"It's as though General Motors and Chrysler combined their respective brainpower and manpower and went Dutch treat on the bill to produce a new model automobile."
Thus ran the statement issued by Warner Bros and 20th Century Fox in October 1973, announcing their historic union for one picture only. After the success of The Poseidon Adventure, Warner Bros had aced Fox in a $400,000 bid for rights to The Tower, a novel about a burning skyscraper. Fox paid $300,000 for The Glass Inferno, a similar fiery yarn. Producer Irwin Allen suggested a collaboration instead of a scrap, and the two behemoths split the costs down the middle, including the building of 57 sets, all of which would be burned down in the process. It paid off, of course. The film grossed $100 million worldwide (a lot of money in those days).
A few years ago. Towering Inferno was a museum piece: spectacular, successful, rubbish. But it stands today — after Daylight, Volcano, Titanic, Hard Rain — as the giant of a reassessed genre. Poseidon will always be theoriginal and best, but there remains something irresistible about this film's expensive swagger, from the helicopter shot into San Francisco onwards.
Today's disaster movies today tend not to attract Hollywood's superleague; in the good old days, only the biggest names would do — McQueen and Newman (the Cruise and Hanks of the early 70s) as inscrutable fire chief and dependable architect. Holden, playing the mogul who built the tower, took a lower billing, but not without complaint ("It's a lousy script," he complained to his agent).

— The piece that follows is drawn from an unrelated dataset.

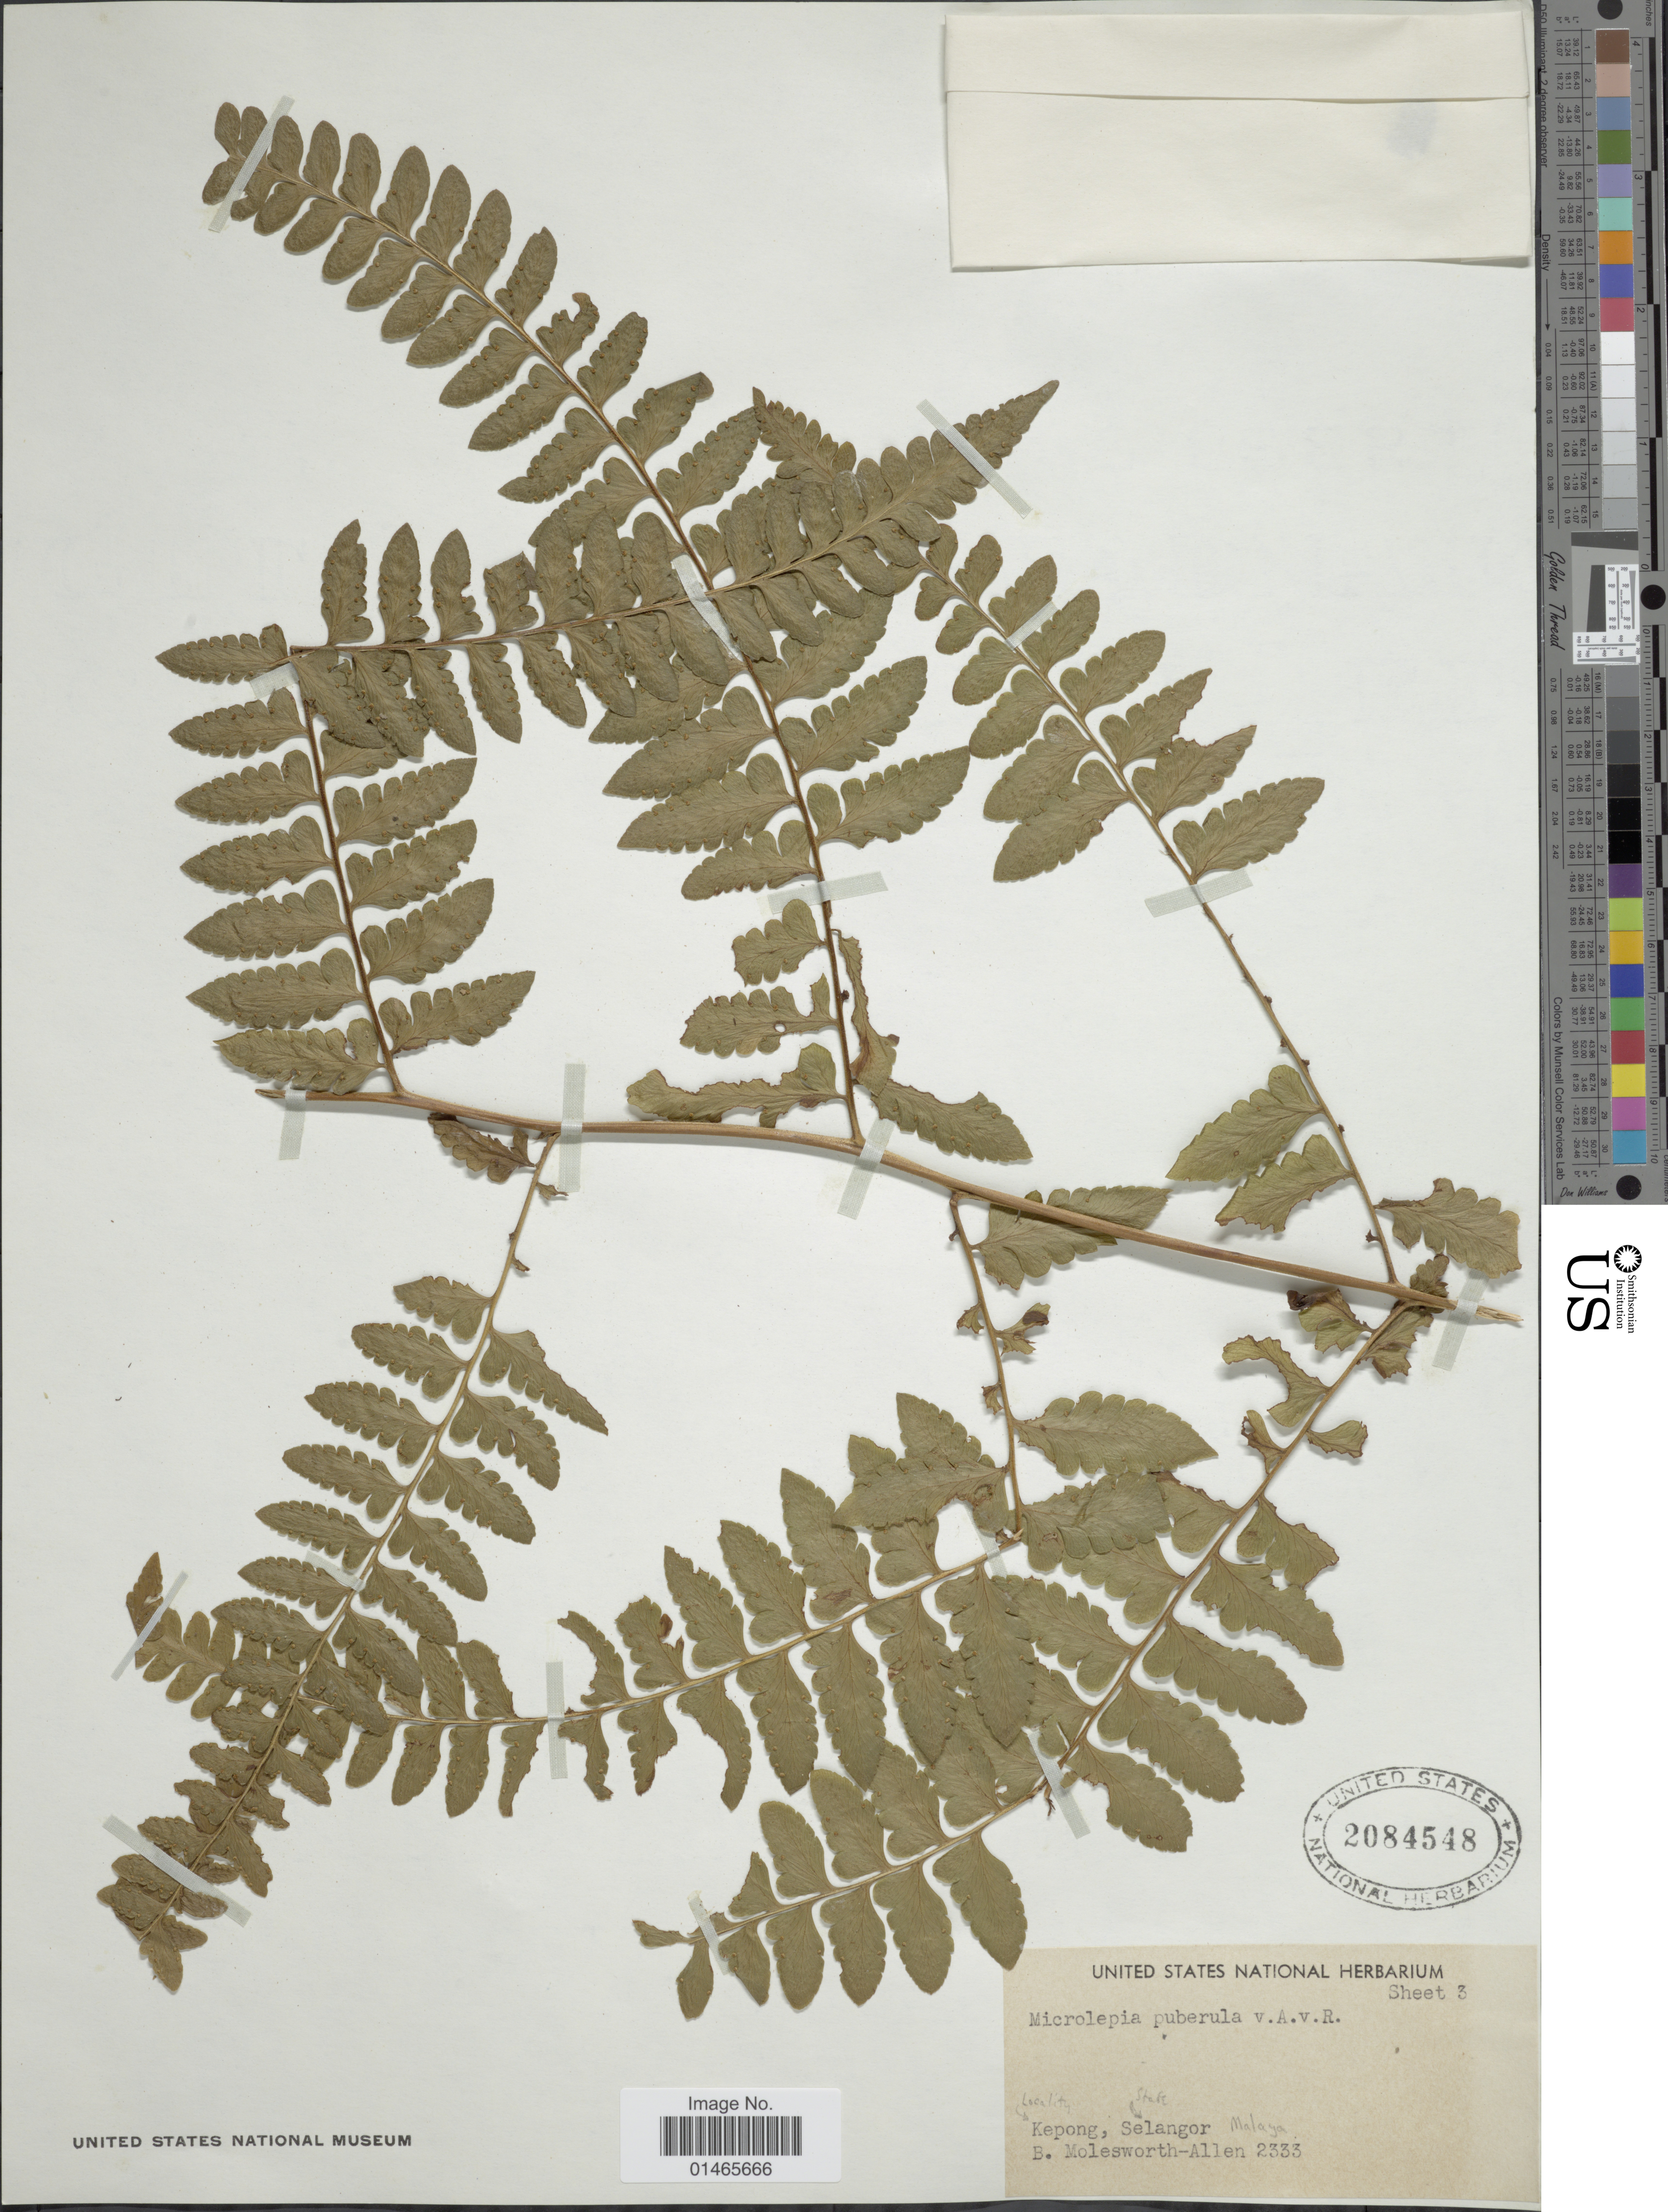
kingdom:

There is something quaint about the fact that the actors did many of their own stunts (in the climactic flooding of the Promenade Room, which extinguishes the blaze, you can see the look of real terror in Fred Astaire's face), but McQueen takes the crown. He actually fought a real $80 million inferno during fire department research for the role, and was more concerned on set about his helmet ("I look like an idiot!" he complained). If the dialogue is cheesy ("Is it bad?" "It's a fire — all fires are bad"), it's spoken in the face of some breathtaking set pieces. Backdraft's homage in 1991 gave fire a malevolent life of its own; here, it simply looks out of control. A rare 70s film that doesn't look like a TV movie.
And O.J. Simpson's in it (but he didn't start it).